= Task objective =
An exact repetition of the data is required; no picture should appear in it.
[[ Source information, beginning ]]
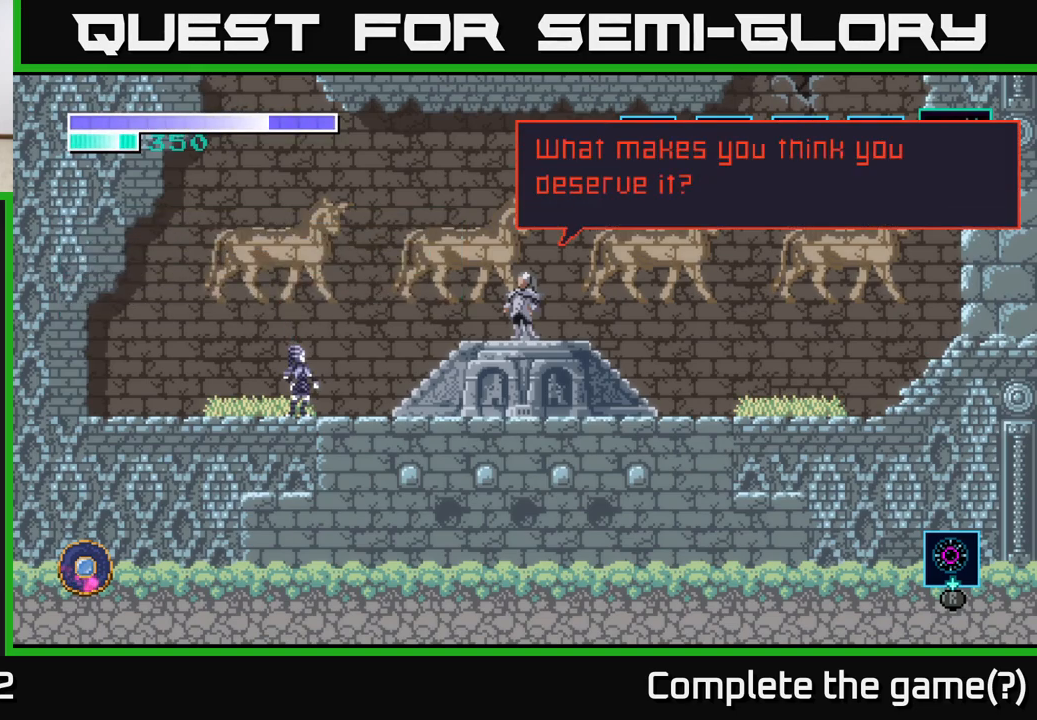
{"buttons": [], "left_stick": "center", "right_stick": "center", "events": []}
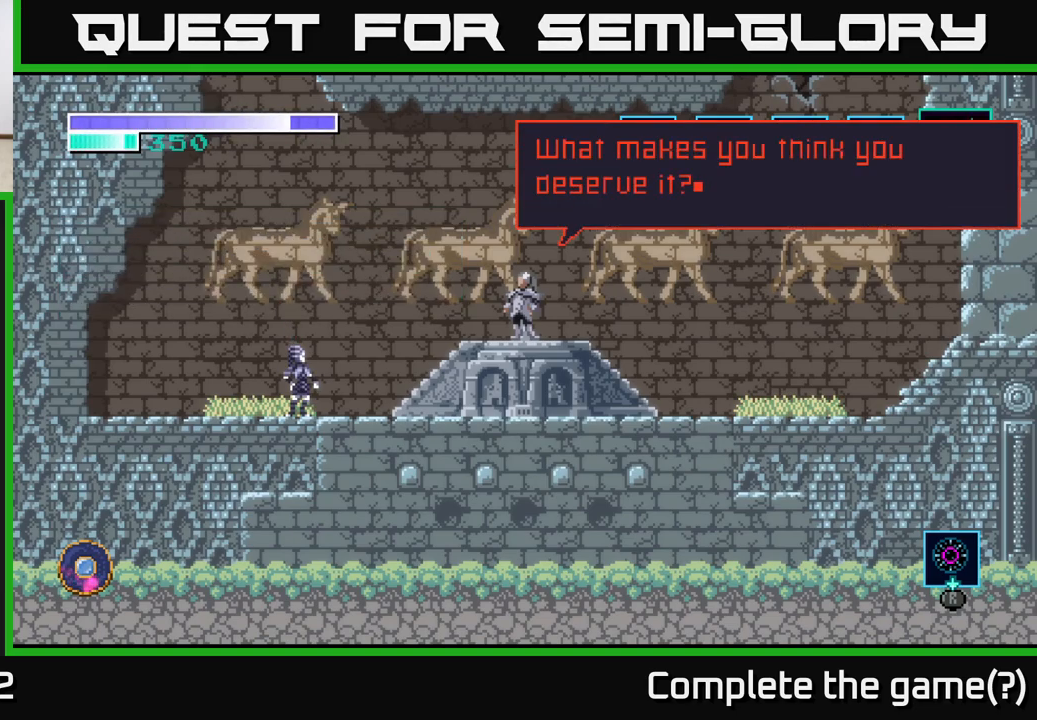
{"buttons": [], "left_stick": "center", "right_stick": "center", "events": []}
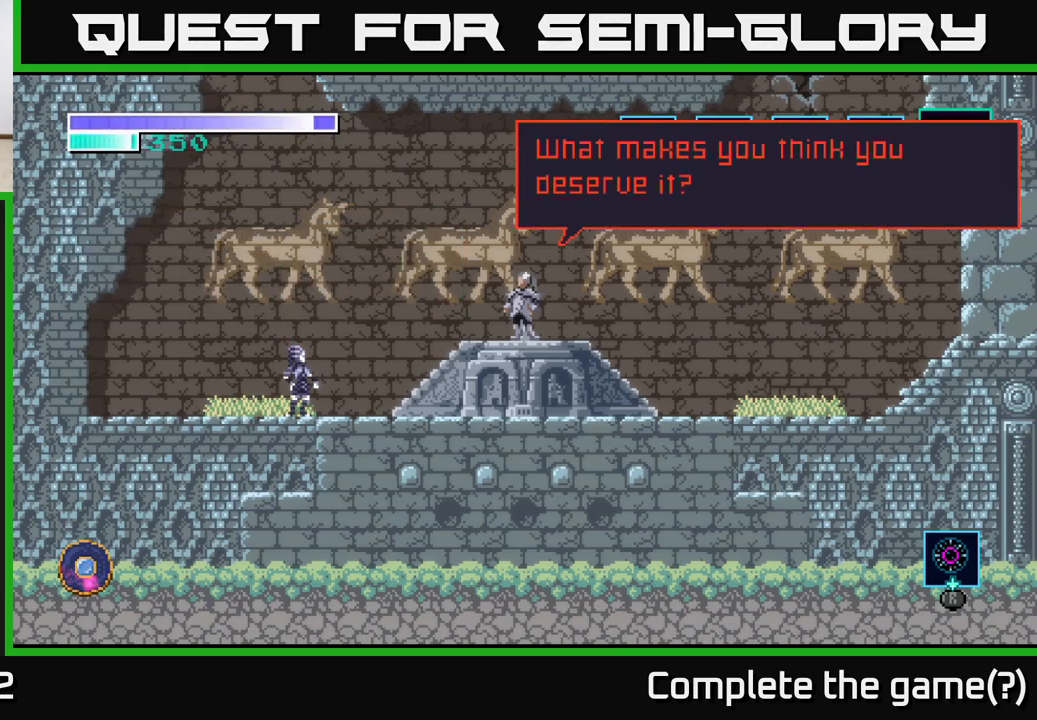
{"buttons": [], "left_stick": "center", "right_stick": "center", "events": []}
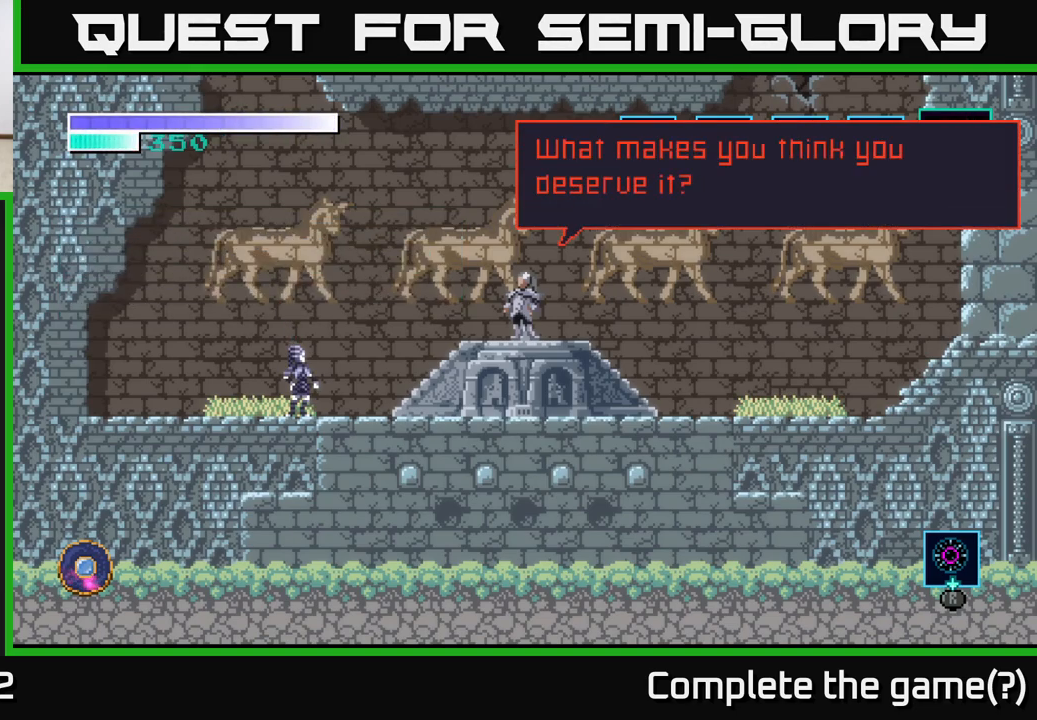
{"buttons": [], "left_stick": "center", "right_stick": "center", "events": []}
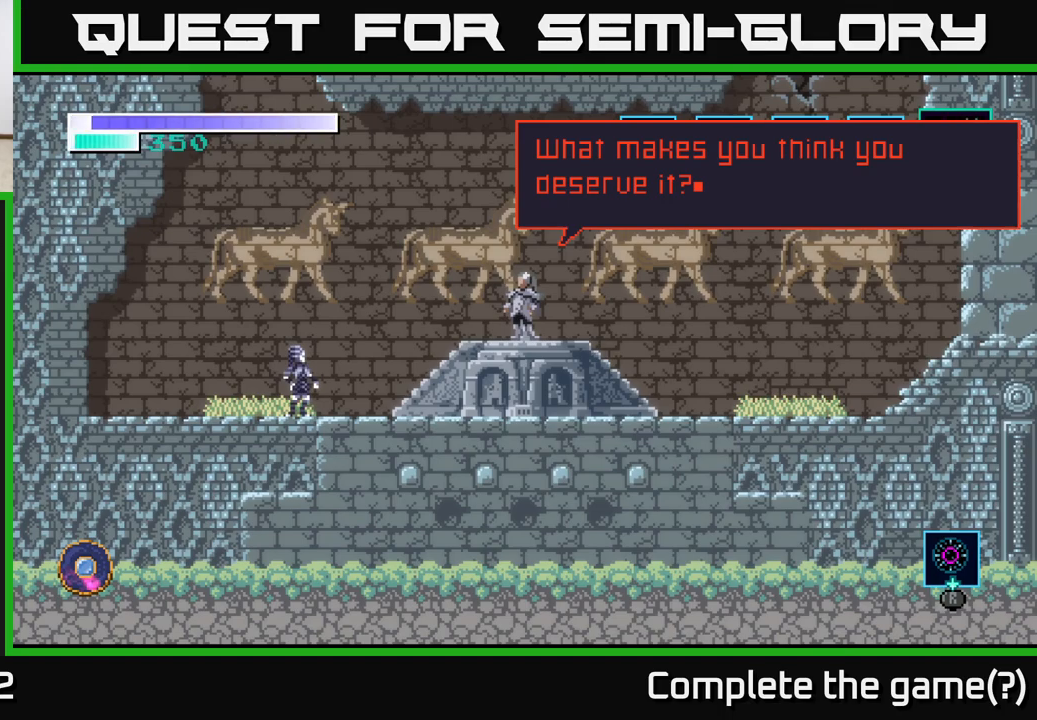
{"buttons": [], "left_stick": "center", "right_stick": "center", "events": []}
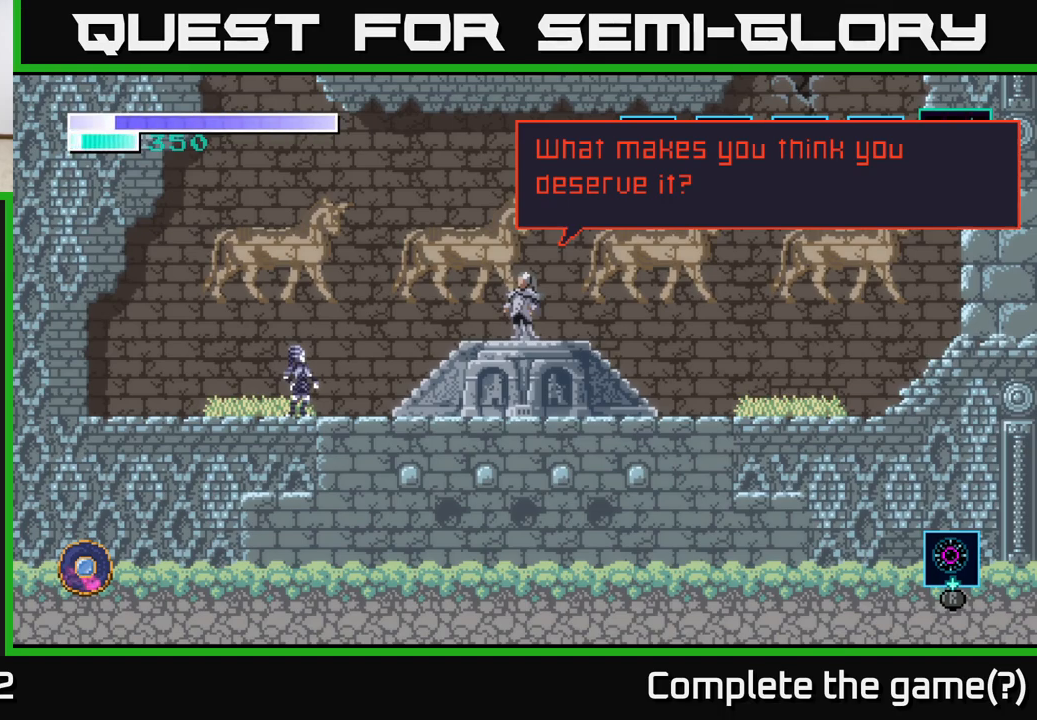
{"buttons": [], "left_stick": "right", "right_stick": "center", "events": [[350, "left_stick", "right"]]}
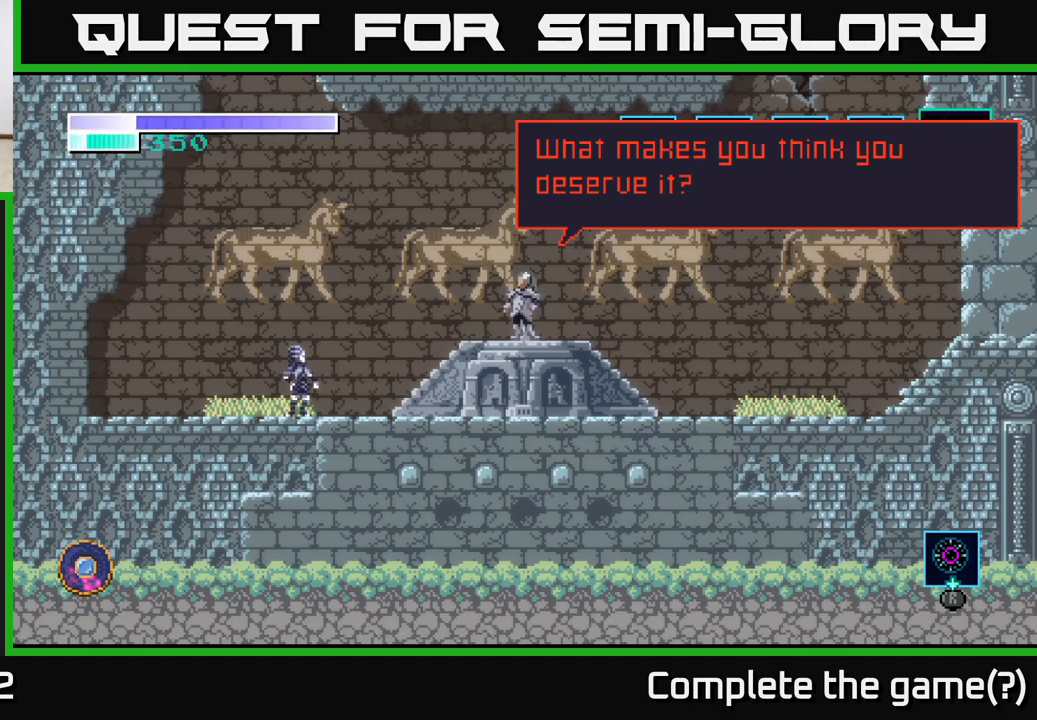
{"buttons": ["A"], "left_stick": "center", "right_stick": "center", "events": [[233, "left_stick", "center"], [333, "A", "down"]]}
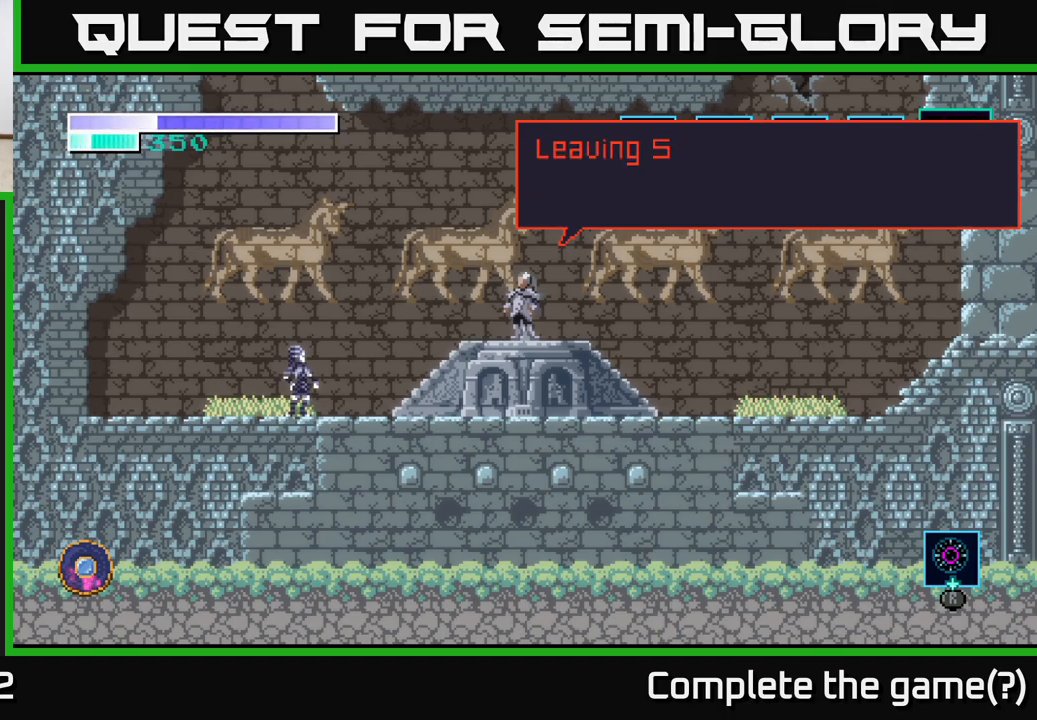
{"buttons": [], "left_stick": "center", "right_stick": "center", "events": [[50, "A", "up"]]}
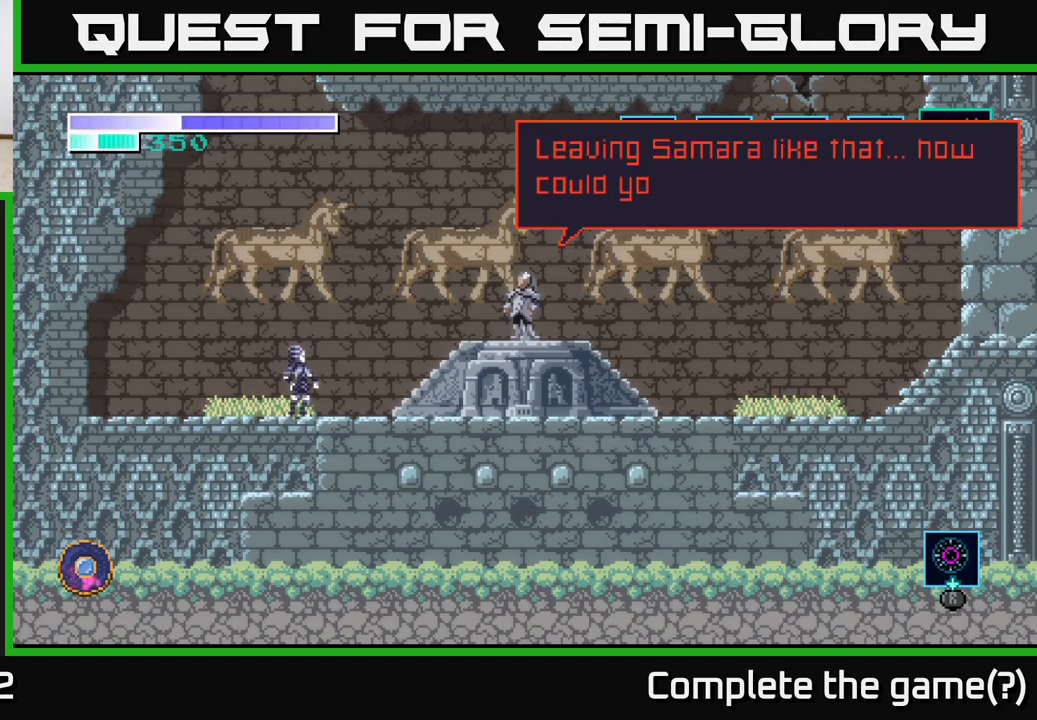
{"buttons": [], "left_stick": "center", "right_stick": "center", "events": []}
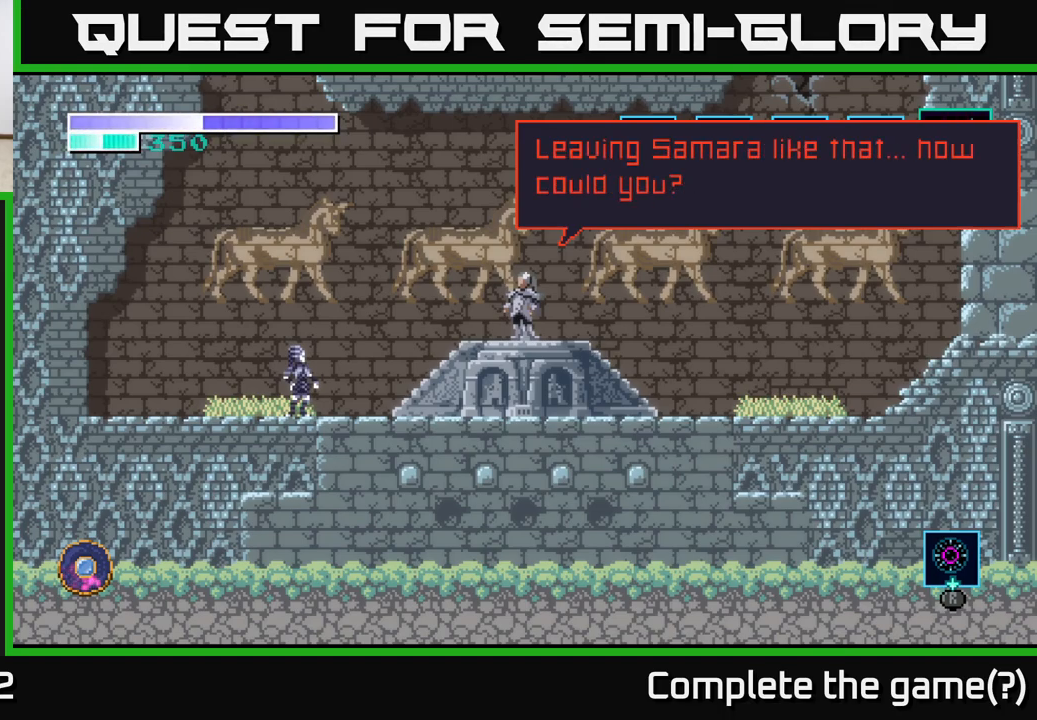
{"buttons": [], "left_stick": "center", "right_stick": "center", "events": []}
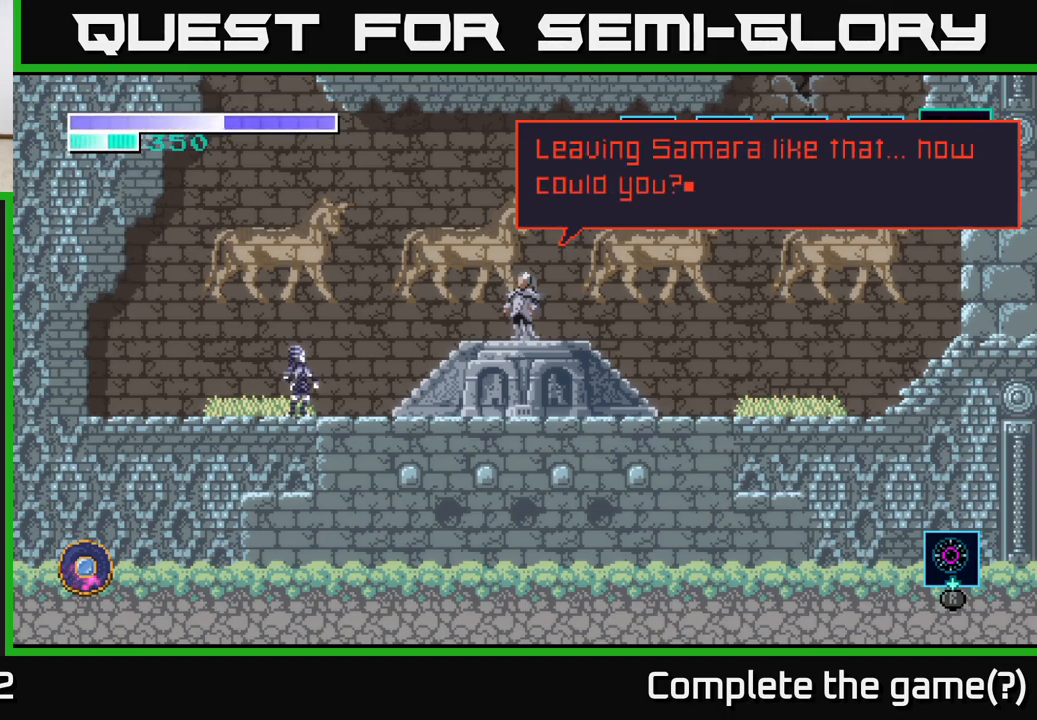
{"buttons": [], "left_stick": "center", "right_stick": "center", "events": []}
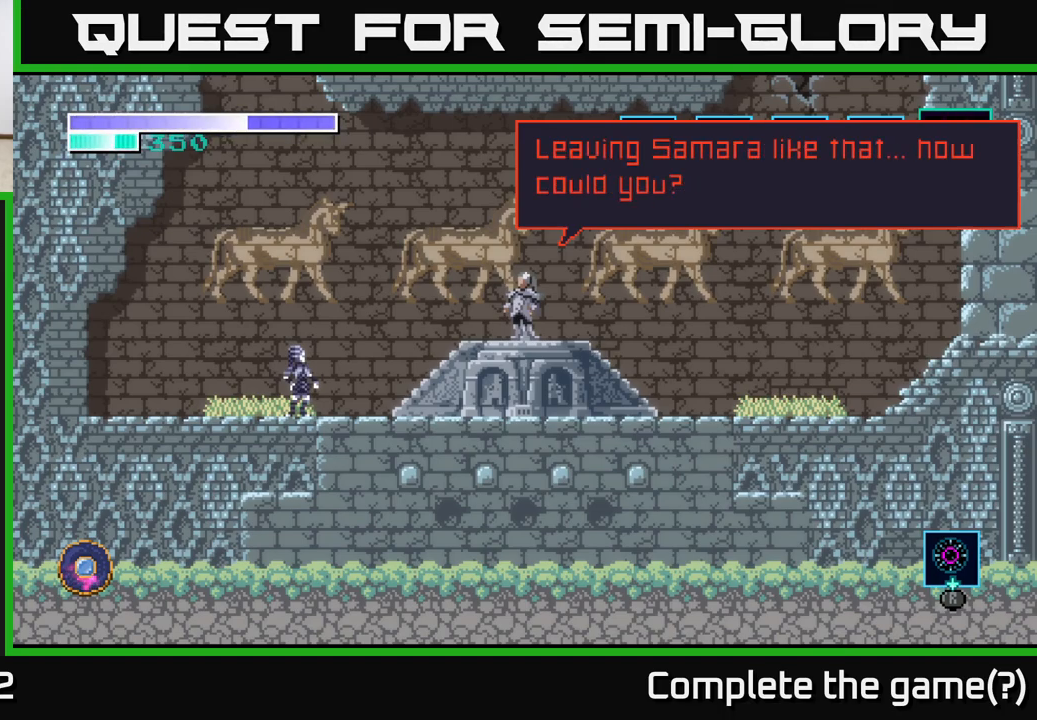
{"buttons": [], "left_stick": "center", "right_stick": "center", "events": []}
[[ Source information, end ]]
= Exercise output =
{"buttons": [], "left_stick": "center", "right_stick": "center", "events": []}
{"buttons": [], "left_stick": "center", "right_stick": "center", "events": []}
{"buttons": [], "left_stick": "center", "right_stick": "center", "events": []}
{"buttons": [], "left_stick": "center", "right_stick": "center", "events": []}
{"buttons": [], "left_stick": "center", "right_stick": "center", "events": []}
{"buttons": [], "left_stick": "right", "right_stick": "center", "events": [[350, "left_stick", "right"]]}
{"buttons": ["A"], "left_stick": "center", "right_stick": "center", "events": [[233, "left_stick", "center"], [333, "A", "down"]]}
{"buttons": [], "left_stick": "center", "right_stick": "center", "events": [[50, "A", "up"]]}
{"buttons": [], "left_stick": "center", "right_stick": "center", "events": []}
{"buttons": [], "left_stick": "center", "right_stick": "center", "events": []}
{"buttons": [], "left_stick": "center", "right_stick": "center", "events": []}
{"buttons": [], "left_stick": "center", "right_stick": "center", "events": []}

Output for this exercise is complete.